Problem
Python ML containers can become huge without anyone making an explicit decision. The common PyTorch install pulls CUDA libraries even for CPU-only workloads, which slows installs, bloats images, and can make serverless or autoscaled deploys slower.
Mechanism
The default package path optimizes for broad hardware support. If your workload does not need a GPU, the CUDA baggage is pure deployment weight.
# Before
pip install torch torchvision
# Can pull roughly 2.7 GB of CUDA-related packages
# After
pip install torch torchvision --index-url https://download.pytorch.org/whl/cpu
# CPU-only path, roughly 200 MB in the source noteFix
Install CPU-only PyTorch before the rest of your requirements, and pin versions so a future upstream change does not alter your image unexpectedly.

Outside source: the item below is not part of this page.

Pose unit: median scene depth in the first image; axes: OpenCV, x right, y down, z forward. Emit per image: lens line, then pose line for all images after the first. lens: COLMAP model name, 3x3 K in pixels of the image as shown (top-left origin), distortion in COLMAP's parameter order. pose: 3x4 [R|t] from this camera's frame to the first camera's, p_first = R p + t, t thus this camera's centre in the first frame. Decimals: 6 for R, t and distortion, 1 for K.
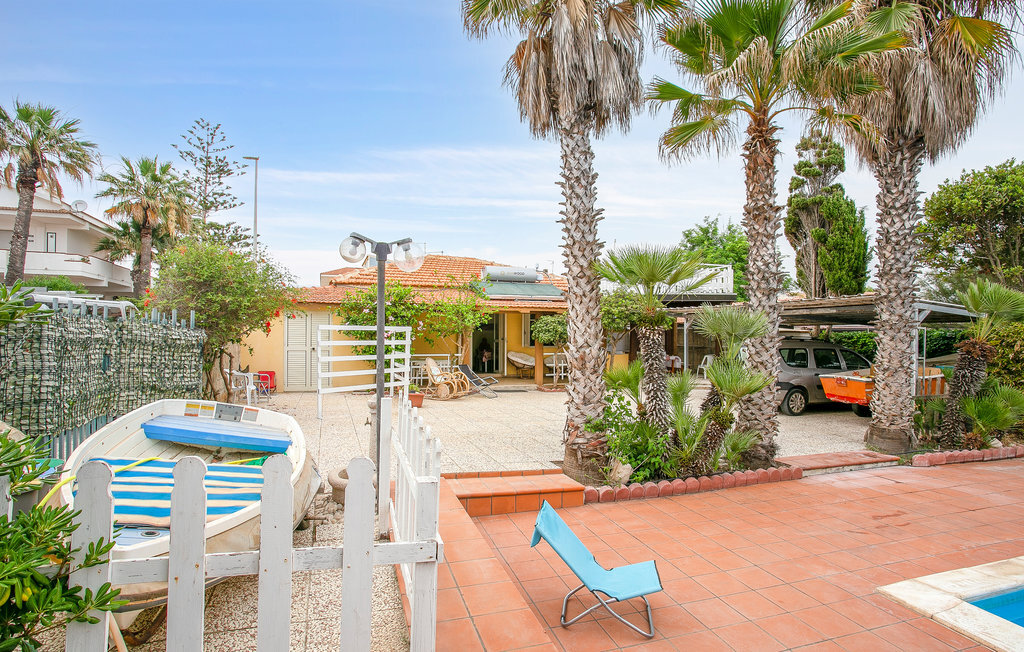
lens RADIAL K [[526.9, 0, 510.2], [0, 526.9, 330.7], [0, 0, 1]] dist [-0.006213, -0.000444]
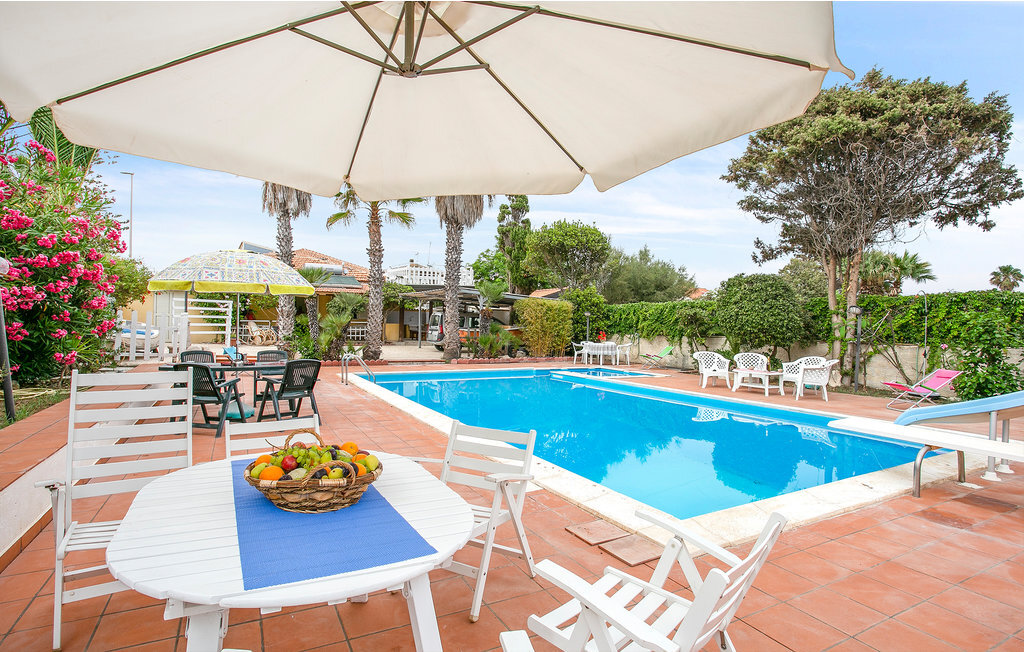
lens RADIAL K [[526.9, 0, 515.8], [0, 526.9, 318.6], [0, 0, 1]] dist [-0.006213, -0.000444]
pose [[0.981485, 0.005649, 0.191458, 0.332042], [-0.006317, 0.999976, 0.002874, 0.034559], [-0.191437, -0.004031, 0.981497, -0.749158]]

RUN pip install --no-cache-dir torch==2.6.0+cpu --extra-index-url https://download.pytorch.org/whl/cpu && pip install --no-cache-dir -r requirements.txtCombine that with normal Docker hygiene: slim base images, fewer layers, same-layer cleanup for apt caches, --no-install-recommends, and pip --no-cache-dir.
What changed in practice
| Install path | Approx package weight | Deploy effect |
|---|---|---|
| Default PyTorch | ~2.7 GB CUDA libraries | Large image, slower install |
| CPU-only PyTorch | ~200 MB | Smaller image, faster deploy |
Production lesson
Container size is often dependency selection disguised as infrastructure. If a workload is CPU-only, make that choice explicit in the Dockerfile.